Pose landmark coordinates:
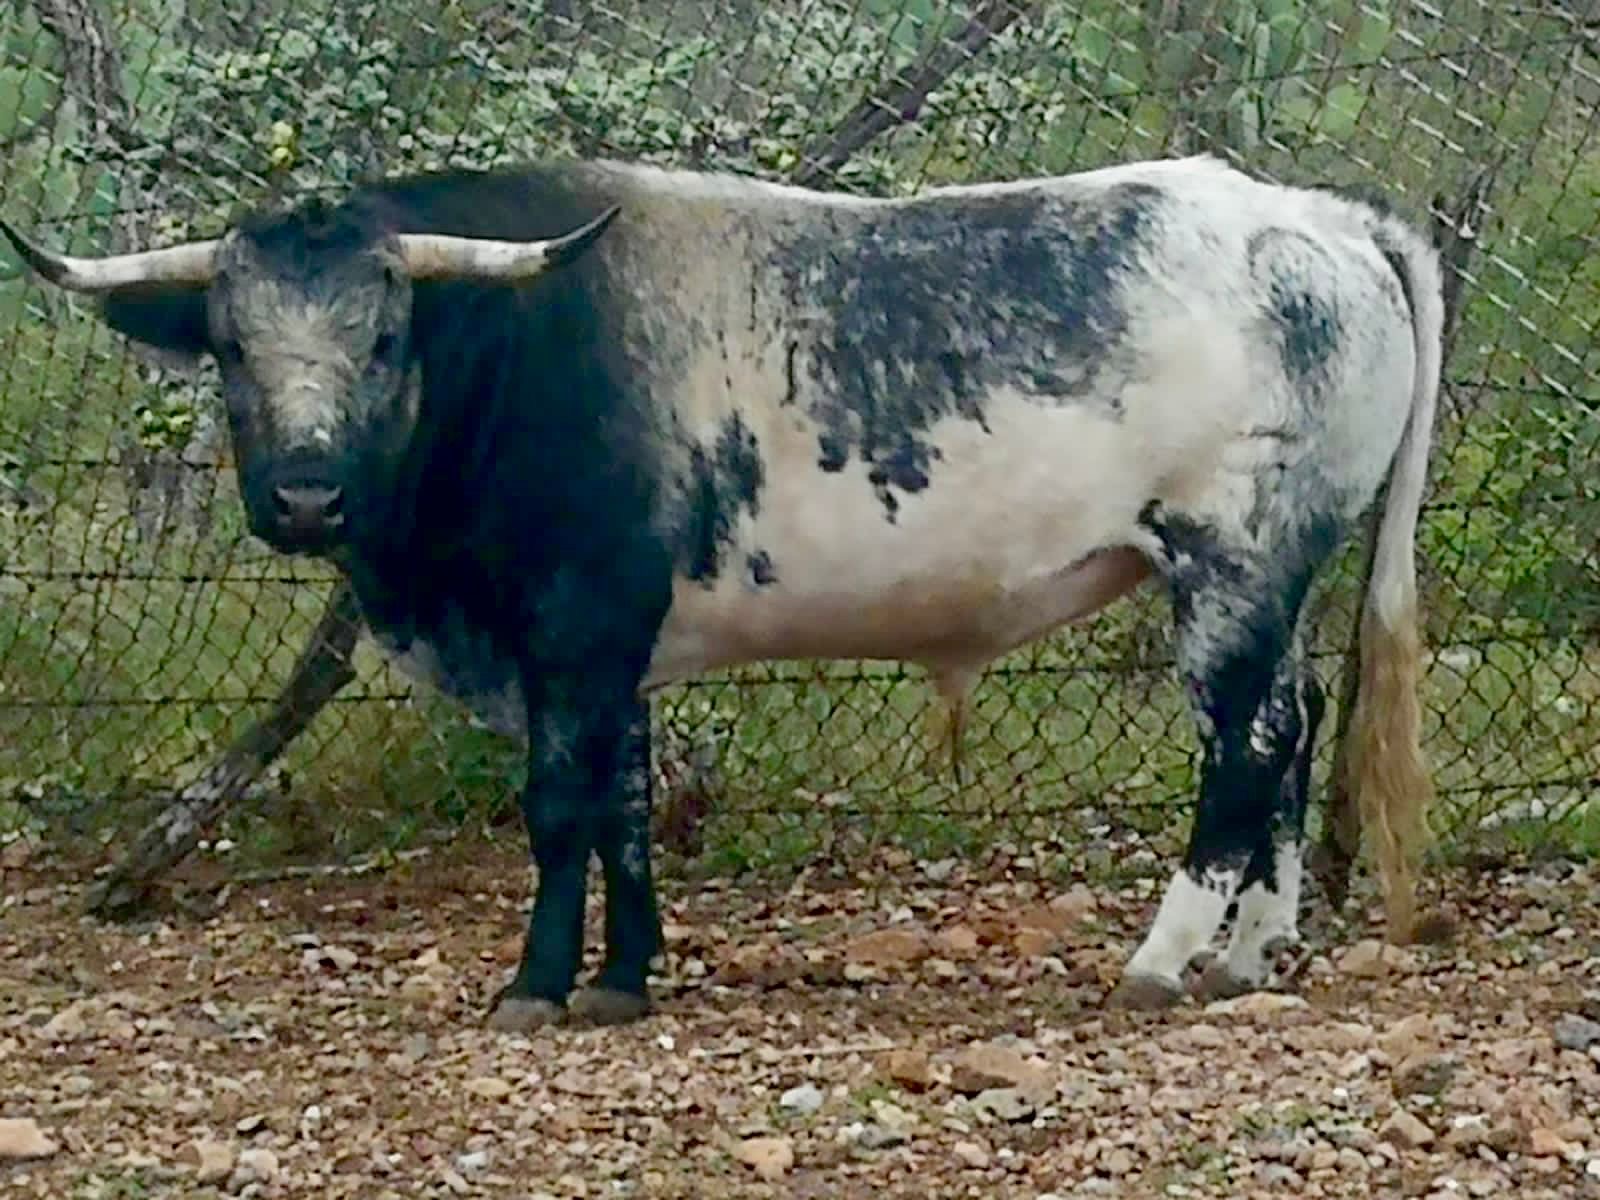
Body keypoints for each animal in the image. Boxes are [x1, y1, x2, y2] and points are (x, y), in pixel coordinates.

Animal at [3, 155, 1452, 1030]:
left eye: (384, 333)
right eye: (230, 346)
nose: (306, 496)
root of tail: (1316, 218)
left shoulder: (570, 633)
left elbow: (560, 812)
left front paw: (538, 985)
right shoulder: (619, 657)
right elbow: (628, 815)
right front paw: (624, 978)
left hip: (1227, 559)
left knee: (1245, 748)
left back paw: (1160, 957)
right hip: (1276, 574)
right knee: (1289, 732)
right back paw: (1254, 951)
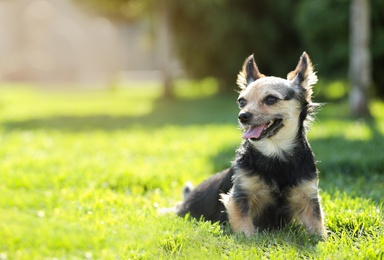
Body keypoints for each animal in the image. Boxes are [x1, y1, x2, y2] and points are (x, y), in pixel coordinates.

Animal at [176, 51, 326, 239]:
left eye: (271, 99)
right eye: (241, 101)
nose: (243, 116)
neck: (275, 153)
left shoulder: (308, 196)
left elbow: (317, 225)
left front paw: (322, 240)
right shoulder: (240, 196)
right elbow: (244, 228)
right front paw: (248, 240)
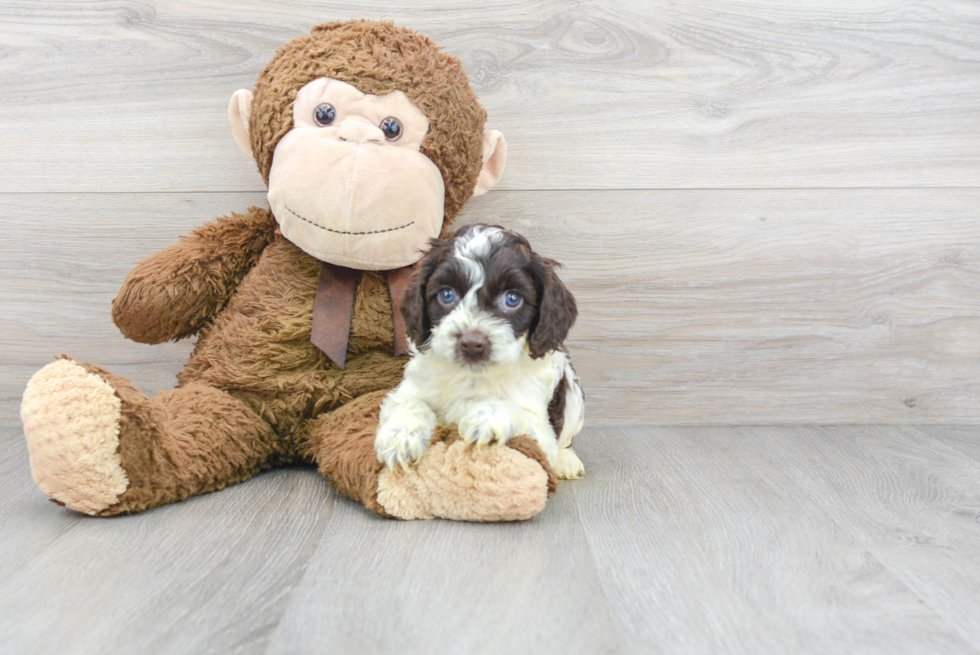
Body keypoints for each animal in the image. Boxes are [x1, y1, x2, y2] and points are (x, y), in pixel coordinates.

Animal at [376, 226, 584, 482]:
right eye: (446, 295)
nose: (472, 343)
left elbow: (517, 414)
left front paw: (487, 417)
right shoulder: (410, 389)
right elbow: (410, 403)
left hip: (574, 400)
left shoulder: (542, 433)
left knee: (566, 439)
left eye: (512, 299)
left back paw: (567, 461)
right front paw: (400, 437)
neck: (473, 376)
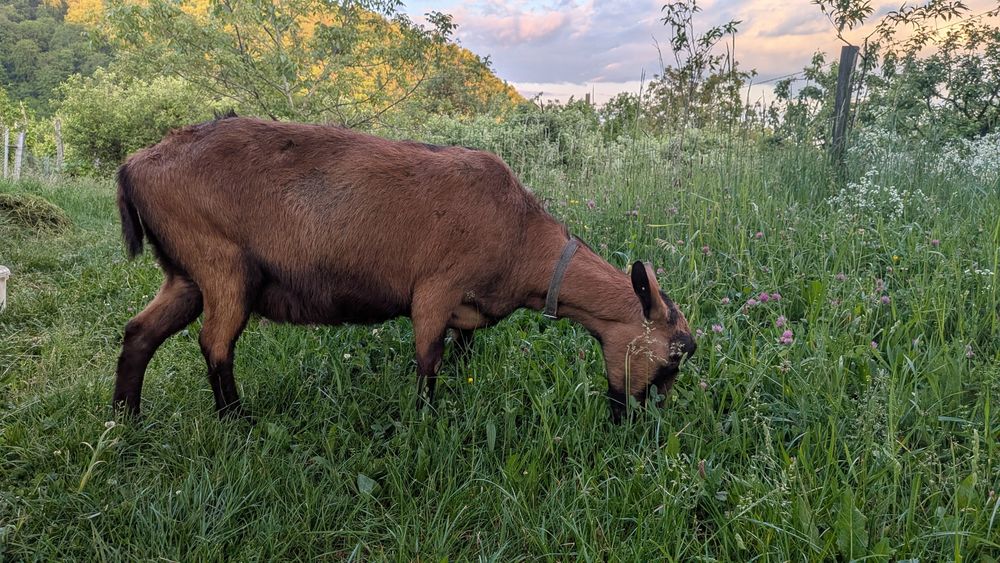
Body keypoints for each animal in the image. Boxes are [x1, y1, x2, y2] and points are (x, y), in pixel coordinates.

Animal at [114, 116, 696, 422]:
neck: (522, 236)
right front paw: (426, 421)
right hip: (224, 267)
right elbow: (427, 362)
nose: (642, 424)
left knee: (139, 332)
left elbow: (460, 354)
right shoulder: (435, 290)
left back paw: (126, 418)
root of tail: (134, 166)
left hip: (185, 275)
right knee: (215, 344)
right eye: (673, 356)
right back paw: (238, 422)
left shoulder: (467, 309)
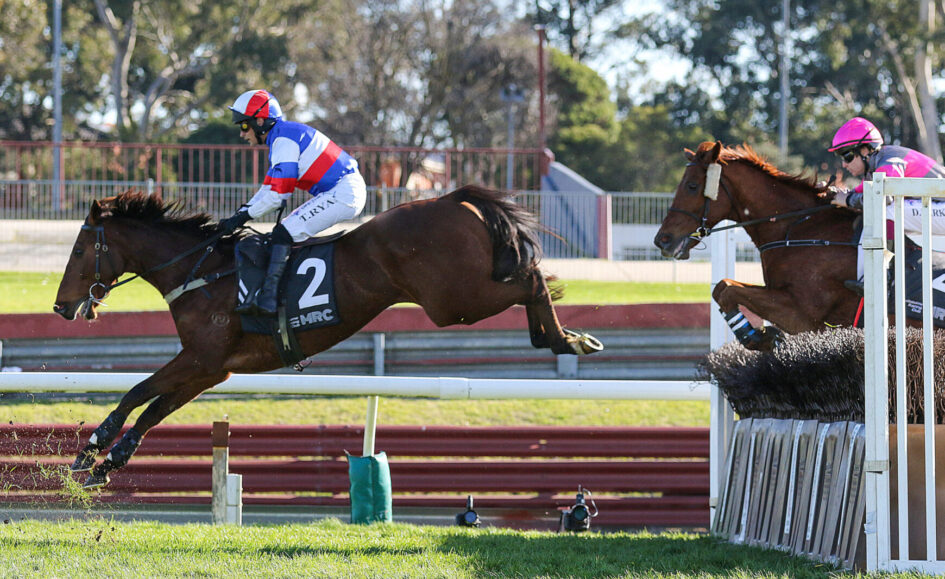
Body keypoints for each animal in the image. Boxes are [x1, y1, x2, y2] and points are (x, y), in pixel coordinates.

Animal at [54, 186, 602, 487]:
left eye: (79, 249)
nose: (60, 306)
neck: (202, 270)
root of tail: (452, 199)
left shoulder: (201, 358)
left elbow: (138, 392)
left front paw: (90, 450)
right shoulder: (212, 368)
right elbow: (154, 408)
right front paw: (106, 461)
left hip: (454, 302)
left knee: (531, 279)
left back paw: (566, 340)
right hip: (459, 297)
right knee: (528, 280)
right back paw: (560, 337)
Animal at [653, 141, 862, 350]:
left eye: (692, 186)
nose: (662, 240)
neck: (799, 228)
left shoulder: (803, 315)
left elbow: (728, 291)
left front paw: (757, 337)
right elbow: (722, 287)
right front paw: (761, 336)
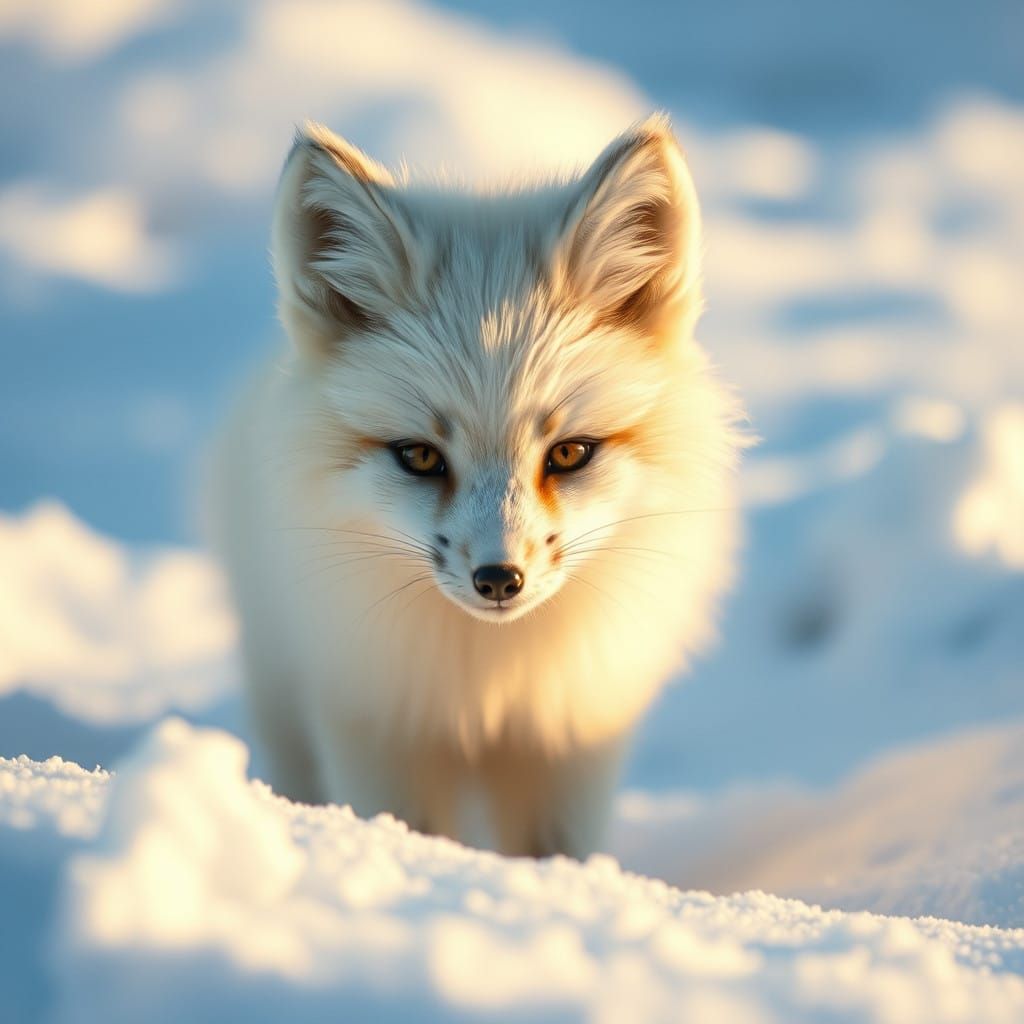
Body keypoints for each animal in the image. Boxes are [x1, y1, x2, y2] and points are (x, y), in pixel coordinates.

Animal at [209, 114, 743, 859]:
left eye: (569, 453)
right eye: (420, 456)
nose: (498, 579)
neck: (485, 686)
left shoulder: (569, 739)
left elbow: (556, 855)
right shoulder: (379, 724)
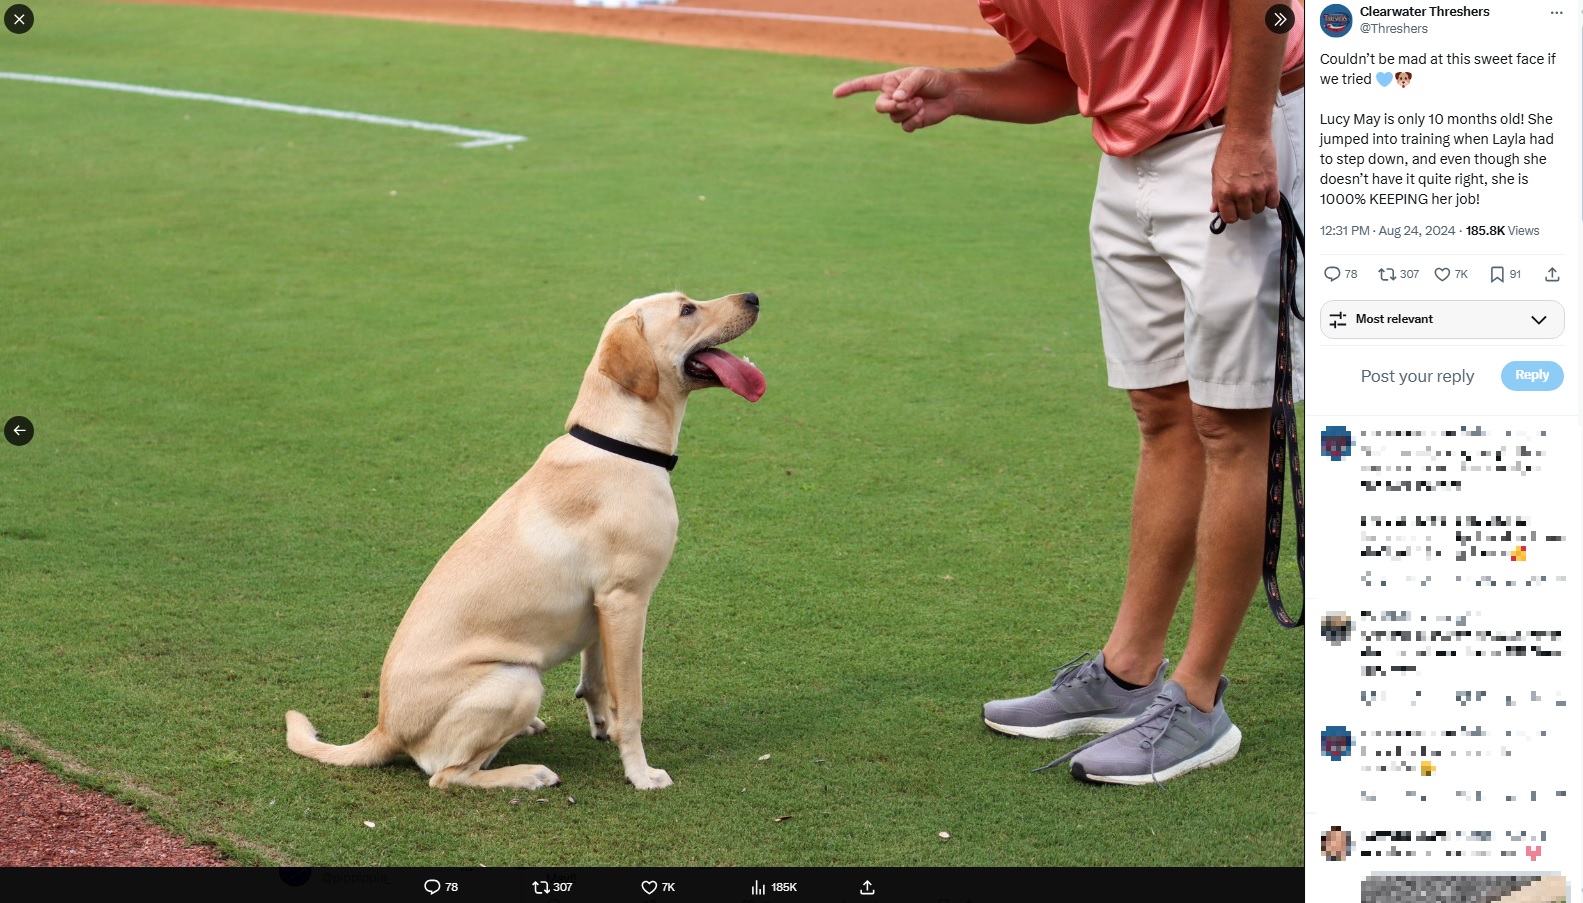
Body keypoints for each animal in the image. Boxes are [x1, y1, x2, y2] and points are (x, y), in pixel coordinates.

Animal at [294, 289, 769, 785]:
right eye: (687, 309)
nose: (754, 296)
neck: (620, 443)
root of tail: (385, 728)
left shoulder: (602, 607)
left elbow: (596, 682)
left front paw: (604, 727)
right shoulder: (627, 601)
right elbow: (633, 705)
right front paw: (640, 774)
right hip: (517, 679)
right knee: (447, 775)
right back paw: (528, 773)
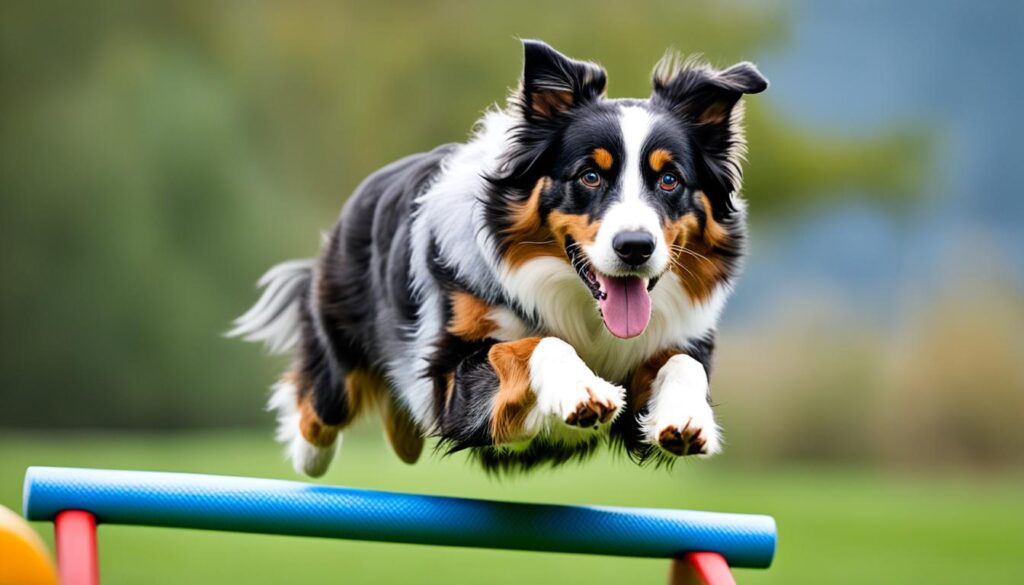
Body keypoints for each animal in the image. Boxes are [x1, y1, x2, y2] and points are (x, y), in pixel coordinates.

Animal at [228, 43, 765, 477]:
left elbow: (683, 364)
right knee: (320, 407)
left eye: (670, 180)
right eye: (589, 176)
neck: (583, 312)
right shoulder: (451, 380)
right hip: (339, 363)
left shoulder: (665, 350)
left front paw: (686, 417)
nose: (635, 247)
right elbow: (532, 344)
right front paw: (581, 389)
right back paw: (308, 455)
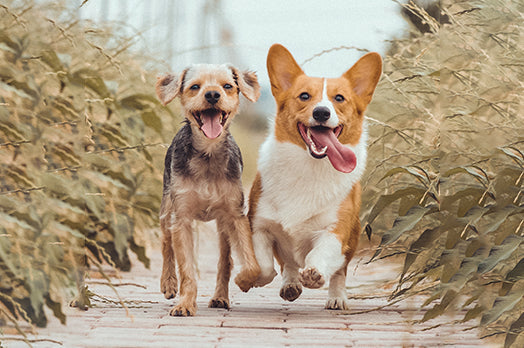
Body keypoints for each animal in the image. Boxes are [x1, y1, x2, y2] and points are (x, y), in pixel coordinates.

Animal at [156, 64, 262, 316]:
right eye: (195, 86)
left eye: (228, 86)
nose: (212, 95)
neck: (208, 153)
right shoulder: (181, 218)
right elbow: (186, 269)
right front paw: (185, 303)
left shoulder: (235, 215)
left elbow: (251, 263)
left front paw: (245, 280)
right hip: (166, 208)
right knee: (166, 243)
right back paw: (168, 283)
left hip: (222, 226)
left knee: (225, 260)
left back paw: (220, 297)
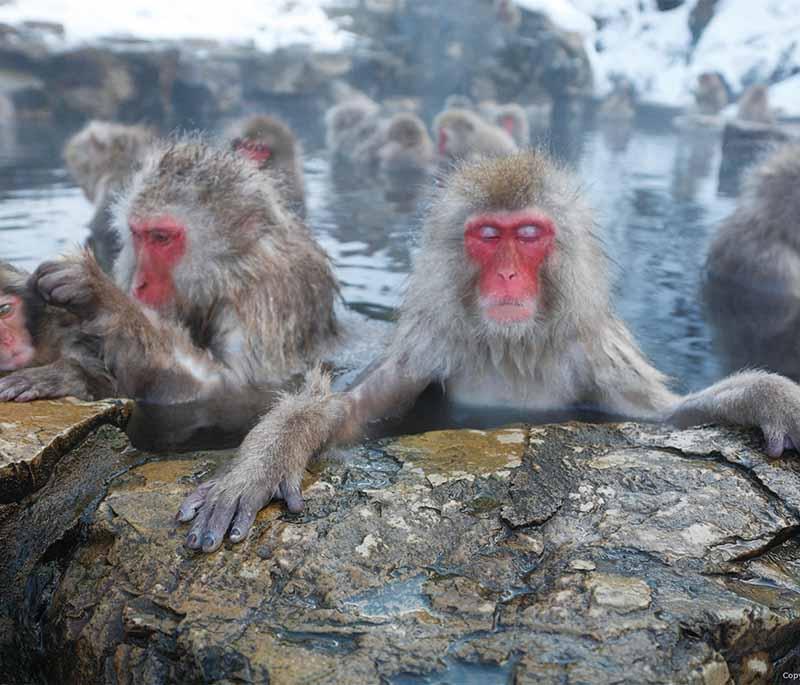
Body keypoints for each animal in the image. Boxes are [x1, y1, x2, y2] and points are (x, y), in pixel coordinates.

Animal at [21, 140, 338, 406]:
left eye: (161, 238)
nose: (139, 284)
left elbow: (229, 388)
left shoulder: (265, 300)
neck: (230, 271)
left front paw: (101, 297)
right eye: (138, 235)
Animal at [178, 151, 800, 552]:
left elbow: (662, 417)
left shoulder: (595, 353)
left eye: (527, 235)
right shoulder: (431, 345)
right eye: (487, 236)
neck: (513, 347)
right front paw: (263, 461)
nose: (506, 275)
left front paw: (767, 397)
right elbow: (347, 413)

Task brief —
Check each line above for the string "root" and copy the ones that have it.

Solution to this problem —
root of tail: (1316, 218)
root of tail: (134, 166)
root of tail: (452, 199)
root of tail: (385, 728)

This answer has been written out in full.